1. Jilcott, Stephanie B. PhD
  2. McGuirt, Jared T. MPH
  3. Imai, Satomi PhD
  4. Evenson, Kelly R. PhD


Background: Development of accurate and sensitive methods to characterize the food environment is needed. Thus, we examined convergent and criterion validity of 2 retail food environment data sources and then examined differences in predictive validity between 3 ways of measuring the rural and urban food environment.


Methods: Ten counties were selected in each of 3 North Carolina regions (n = 30). Number of fast-food restaurants and chain supermarkets were calculated using 2 data sources. Convergent validity was percent agreement between the 2 sources. Criterion validity was percent agreement between each source and the most accurate venue count. Predictive validity of food environment measures (Retail Food Environment Index, fast-food restaurants/capita, and supermarkets/capita) was calculated by associations with county-level mean-weighted body mass index (BMI).

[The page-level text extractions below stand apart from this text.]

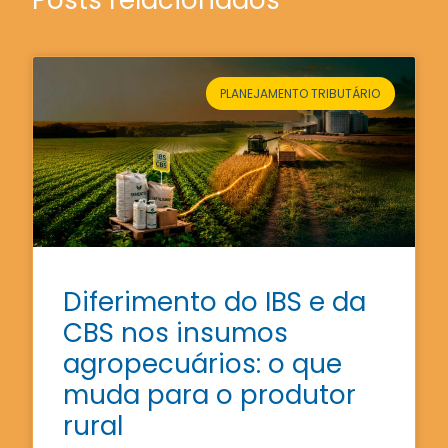
PLANEJAMENTO TRIBUTÁRIO
Diferimento do IBS e da
CBS nos insumos
agropecuários: o que
muda para o produtor
rural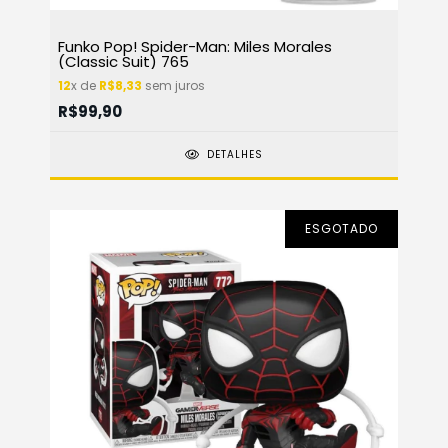
Funko Pop! Spider-Man: Miles Morales
(Classic Suit) 765
12
x de
R$8,33
sem juros
R$99,90
DETALHES
ESGOTADO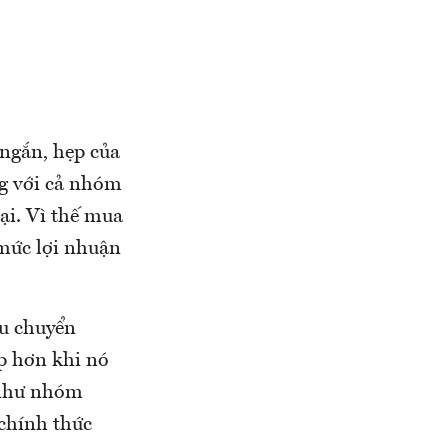
 ngắn, hẹp của
ng với cả nhóm
ại. Vì thế mua
 mức lợi nhuận
ầu chuyển
p hơn khi nó
 như nhóm
chính thức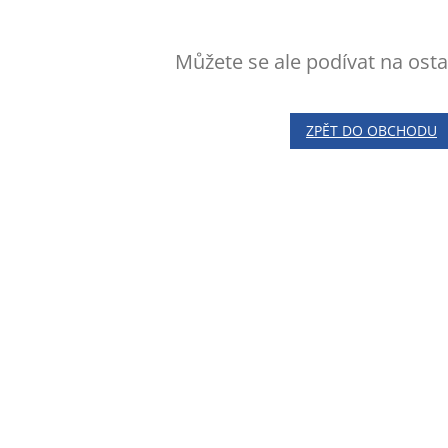
Můžete se ale podívat na osta
ZPĚT DO OBCHODU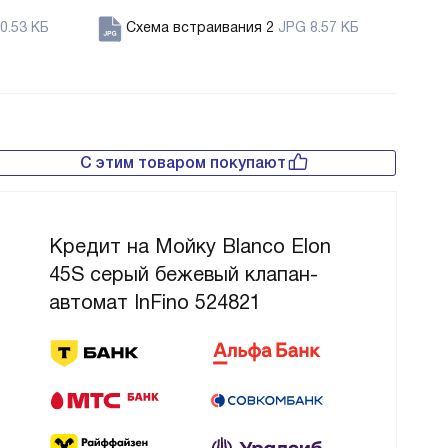
0.53 КБ
Схема встраивания 2
JPG 8.57 КБ
С этим товаром покупают
Кредит на Мойку Blanco Elon
45S серый бежевый клапан-
автомат InFino 524821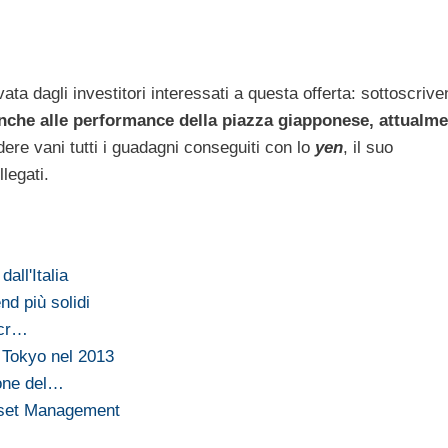
dagli investitori interessati a questa offerta: sottoscrive
 anche alle performance della piazza giapponese, attualm
dere vani tutti i guadagni conseguiti con lo
yen
, il suo
legati.
all'Italia
nd più solidi
icr…
 Tokyo nel 2013
one del…
Asset Management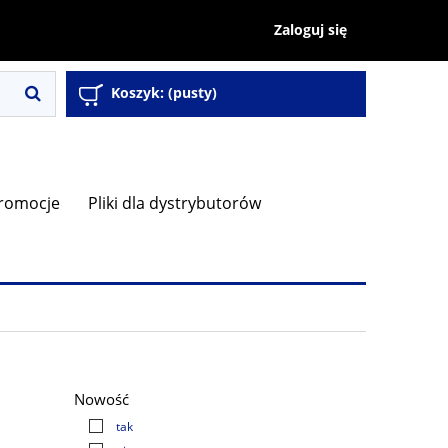
Zaloguj się
Koszyk:
(pusty)
romocje
Pliki dla dystrybutorów
Nowość
tak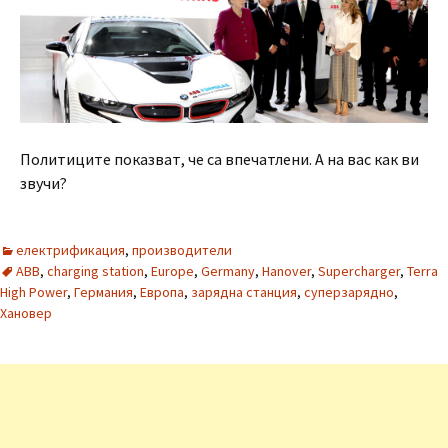
Политиците показват, че са впечатлени. А на вас как ви
звучи?
електрификация
,
производители
ABB
,
charging station
,
Europe
,
Germany
,
Hanover
,
Supercharger
,
Terra
High Power
,
Германия
,
Европа
,
зарядна станция
,
суперзарядно
,
Хановер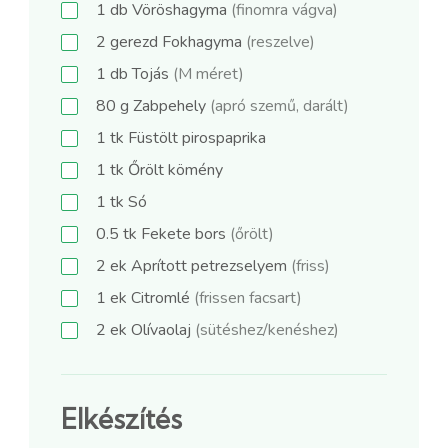
1
db
Vöröshagyma
(finomra vágva)
2
gerezd
Fokhagyma
(reszelve)
1
db
Tojás
(M méret)
80
g
Zabpehely
(apró szemű, darált)
1
tk
Füstölt pirospaprika
1
tk
Őrölt kömény
1
tk
Só
0.5
tk
Fekete bors
(őrölt)
2
ek
Aprított petrezselyem
(friss)
1
ek
Citromlé
(frissen facsart)
2
ek
Olívaolaj
(sütéshez/kenéshez)
Elkészítés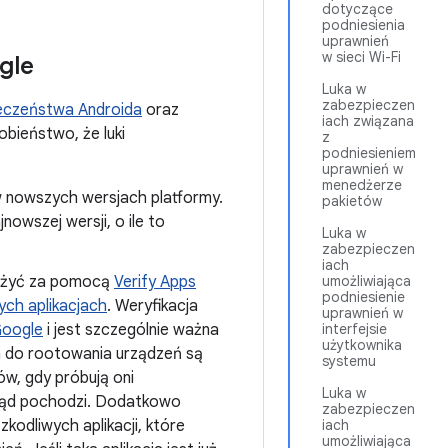
dotyczące
podniesienia
uprawnień
w sieci Wi-Fi
gle
Luka w
zabezpieczen
ieczeństwa Androida
oraz
iach związana
obieństwo, że luki
z
podniesieniem
uprawnień w
menedżerze
 w nowszych wersjach platformy.
pakietów
owszej wersji, o ile to
Luka w
zabezpieczen
iach
dużyć za pomocą
Verify Apps
umożliwiająca
podniesienie
ych aplikacjach
. Weryfikacja
uprawnień w
Google
i jest szczególnie ważna
interfejsie
użytkownika
ia do rootowania urządzeń są
systemu
ów, gdy próbują oni
Luka w
skąd pochodzi. Dodatkowo
zabezpieczen
kodliwych aplikacji, które
iach
umożliwiająca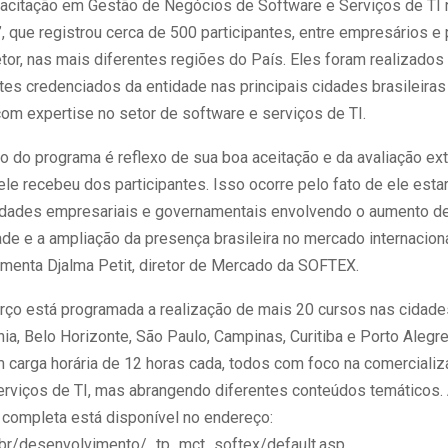
pacitação em Gestão de Negócios de Software e Serviços de TI
”, que registrou cerca de 500 participantes, entre empresários e 
tor, nas mais diferentes regiões do País. Eles foram realizados
es credenciados da entidade nas principais cidades brasileiras
com expertise no setor de software e serviços de TI.
o do programa é reflexo de sua boa aceitação e da avaliação e
ele recebeu dos participantes. Isso ocorre pelo fato de ele esta
idades empresariais e governamentais envolvendo o aumento d
de e a ampliação da presença brasileira no mercado internacion
omenta Djalma Petit, diretor de Mercado da SOFTEX.
rço está programada a realização de mais 20 cursos nas cidade
ânia, Belo Horizonte, São Paulo, Campinas, Curitiba e Porto Alegr
 carga horária de 12 horas cada, todos com foco na comerciali
erviços de TI, mas abrangendo diferentes conteúdos temáticos.
completa está disponível no endereço:
x.br/desenvolvimento/_tp_mct_softex/default.asp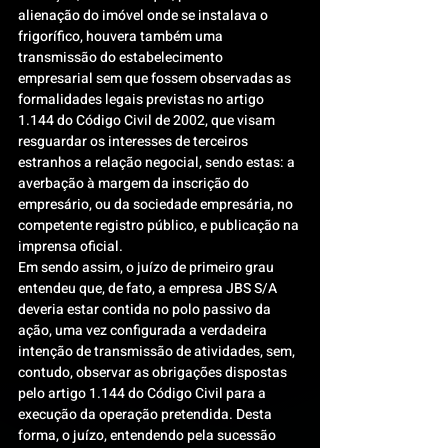
alienação do imóvel onde se instalava o 
frigorífico, houvera também uma 
transmissão do estabelecimento 
empresarial sem que fossem observadas as 
formalidades legais previstas no artigo 
1.144 do Código Civil de 2002
, que visam 
resguardar os interesses de terceiros 
estranhos a relação negocial, sendo estas: a 
averbação à margem da inscrição do 
empresário, ou da sociedade empresária, no 
competente registro público, e publicação na 
imprensa oficial.
Em sendo assim, o juízo de primeiro grau 
entendeu que, de fato, a empresa JBS S/A 
deveria estar contida no polo passivo da 
ação, uma vez configurada a verdadeira 
intenção de transmissão de atividades, sem, 
contudo, observar as obrigações dispostas 
pelo artigo 1.144 do Código Civil para a 
execução da operação pretendida. Desta 
forma, o juízo, entendendo pela sucessão 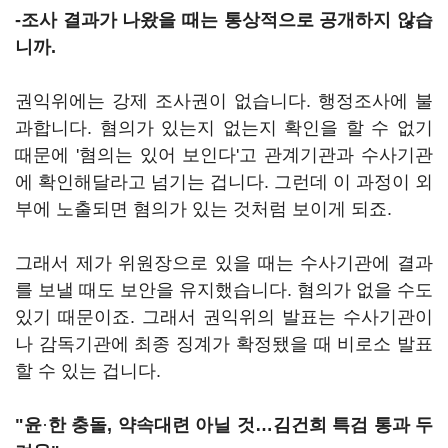
-조사 결과가 나왔을 때는 통상적으로 공개하지 않습
니까.
권익위에는 강제 조사권이 없습니다. 행정조사에 불
과합니다. 혐의가 있는지 없는지 확인을 할 수 없기
때문에 '혐의는 있어 보인다'고 관계기관과 수사기관
에 확인해달라고 넘기는 겁니다. 그런데 이 과정이 외
부에 노출되면 혐의가 있는 것처럼 보이게 되죠.
그래서 제가 위원장으로 있을 때는 수사기관에 결과
를 보낼 때도 보안을 유지했습니다. 혐의가 없을 수도
있기 때문이죠. 그래서 권익위의 발표는 수사기관이
나 감독기관에 최종 징계가 확정됐을 때 비로소 발표
할 수 있는 겁니다.
"윤
·
한 충돌, 약속대련 아닐 것…김건희 특검 통과 두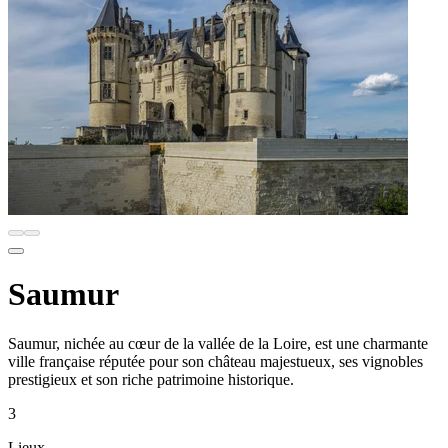
Saumur
Saumur, nichée au cœur de la vallée de la Loire, est une charmante
ville française réputée pour son château majestueux, ses vignobles
prestigieux et son riche patrimoine historique.
3
Lieux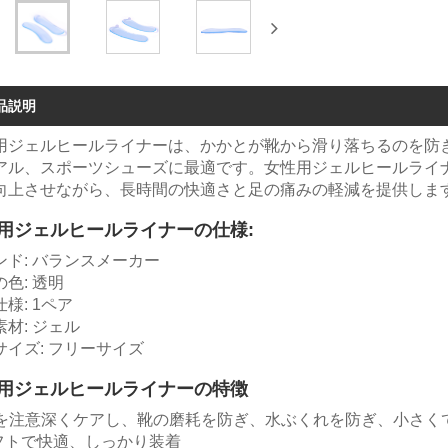
品説明
用ジェルヒールライナーは、かかとが靴から滑り落ちるのを防
アル、スポーツシューズに最適です。女性用ジェルヒールライ
向上させながら、長時間の快適さと足の痛みの軽減を提供します
用ジェルヒールライナーの仕様:
ンド: バランスメーカー
色: 透明
様: 1ペア
材: ジェル
サイズ: フリーサイズ
用ジェルヒールライナーの特徴
 足を注意深くケアし、靴の磨耗を防ぎ、水ぶくれを防ぎ、小さく
ソフトで快適、しっかり装着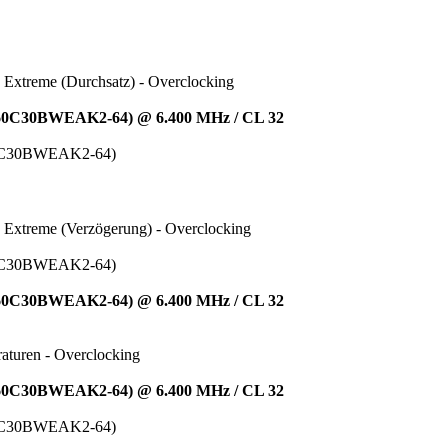
treme (Durchsatz) - Overclocking
60C30BWEAK2-64) @ 6.400 MHz / CL 32
0C30BWEAK2-64)
treme (Verzögerung) - Overclocking
0C30BWEAK2-64)
60C30BWEAK2-64) @ 6.400 MHz / CL 32
uren - Overclocking
60C30BWEAK2-64) @ 6.400 MHz / CL 32
0C30BWEAK2-64)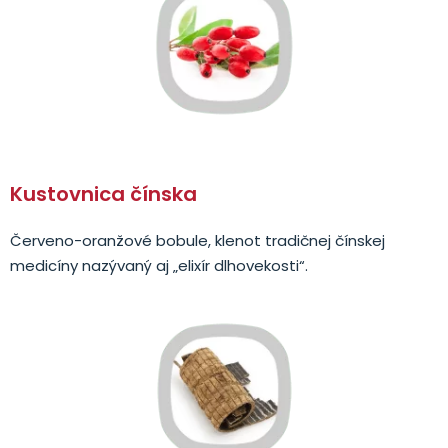
Kustovnica čínska
Červeno-oranžové bobule, klenot tradičnej čínskej
medicíny nazývaný aj „elixír dlhovekosti“.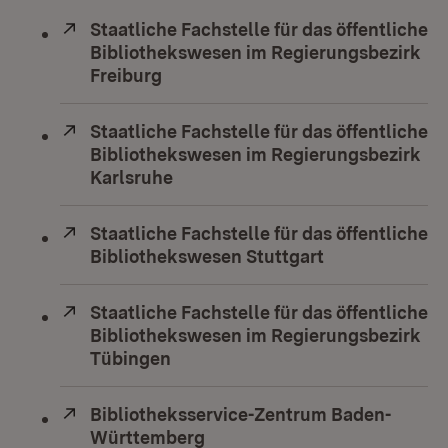
Extern:
Staatliche Fachstelle für das öffentliche
Bibliothekswesen im Regierungsbezirk
Freiburg
(Öffnet in neuem Fenster)
Extern:
Staatliche Fachstelle für das öffentliche
Bibliothekswesen im Regierungsbezirk
Karlsruhe
(Öffnet in neuem Fenster)
Extern:
Staatliche Fachstelle für das öffentliche
Bibliothekswesen Stuttgart
(Öffnet in neu
Extern:
Staatliche Fachstelle für das öffentliche
Bibliothekswesen im Regierungsbezirk
Tübingen
(Öffnet in neuem Fenster)
Extern:
Bibliotheksservice-Zentrum Baden-
Württemberg
(Öffnet in neuem Fenster)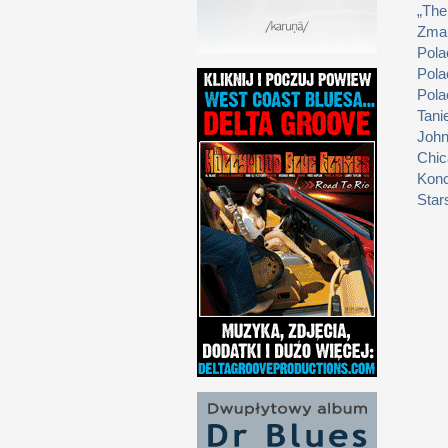
„The
Zmar
Pola
Pola
Pola
Tani
John
Chic
Konc
Star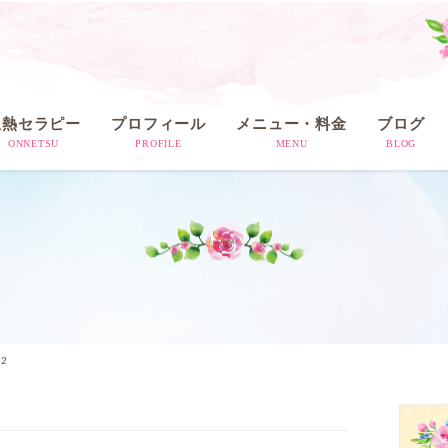
温熱セラピー
プロフィール
メニュー・料金
ブログ
ONNETSU
PROFILE
MENU
BLOG
62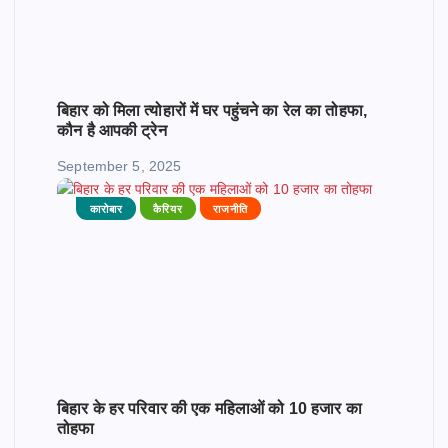
बिहार को मिला त्योहारों में घर पहुंचने का रेल का तोहफा,
कौन है आपकी ट्रेन
September 5, 2025
कारोबार
कैरियर
राजनीति
बिहार के हर परिवार की एक महिलाओं को 10 हजार का
तोहफा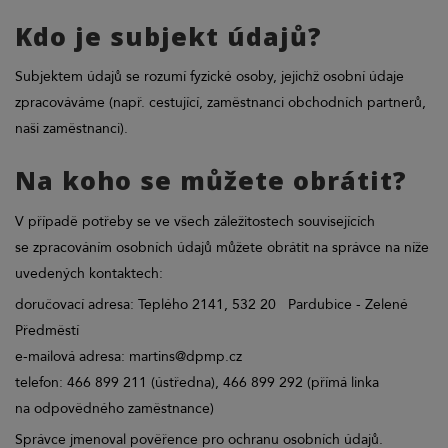
Kdo je subjekt údajů?
Subjektem údajů se rozumí fyzické osoby, jejichž osobní údaje
zpracováváme (např. cestující, zaměstnanci obchodních partnerů,
naši zaměstnanci).
Na koho se můžete obrátit?
V případě potřeby se ve všech záležitostech souvisejících
se zpracováním osobních údajů můžete obrátit na správce na níže
uvedených kontaktech:
doručovací adresa: Teplého 2141, 532 20 Pardubice - Zelené
Předměstí
e-mailová adresa: martins@dpmp.cz
telefon: 466 899 211 (ústředna), 466 899 292 (přímá linka
na odpovědného zaměstnance)
Správce jmenoval pověřence pro ochranu osobních údajů.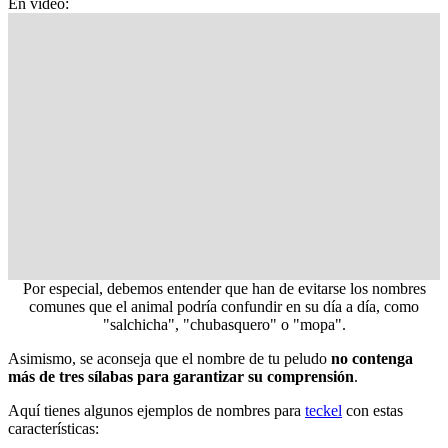
En vídeo:
Por especial, debemos entender que han de evitarse los nombres
comunes que el animal podría confundir en su día a día, como
"salchicha", "chubasquero" o "mopa".
Asimismo, se aconseja que el nombre de tu peludo
no contenga
más de tres sílabas para garantizar su comprensión
.
Aquí tienes algunos ejemplos de nombres para
teckel
con estas
características: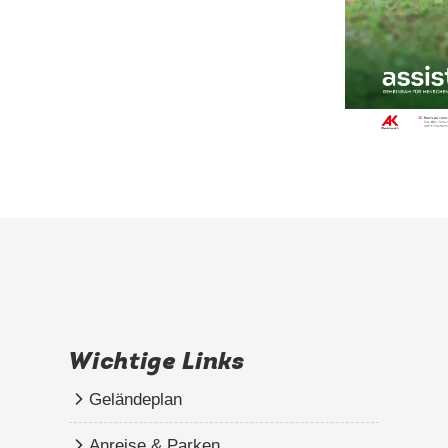
Wichtige Links
Geländeplan
Anreise & Parken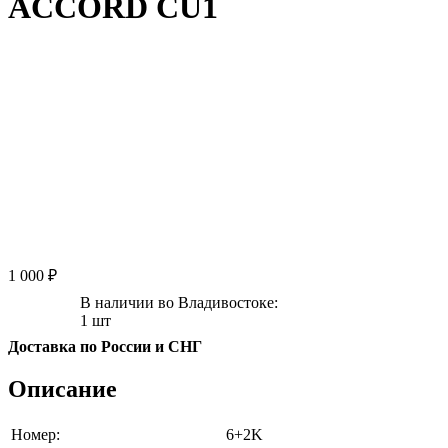
ACCORD CU1
1 000 ₽
В наличии во Владивостоке:
1 шт
Доставка по России и СНГ
Описание
Номер:
6+2K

Results: Percent agreement for fast-food restaurants ranged from 50% to 100% (mean = 87%) and for supermarkets ranged from 58% to 100% (mean = 89%). The 2 data sources had similar percent agreement with the most accurate count. Retail Food Environment Index was positively associated with BMI, while fast-food restaurants per capita were negatively associated with BMI.


Conclusions: Our results lend support to studies using both food environment data sources examined.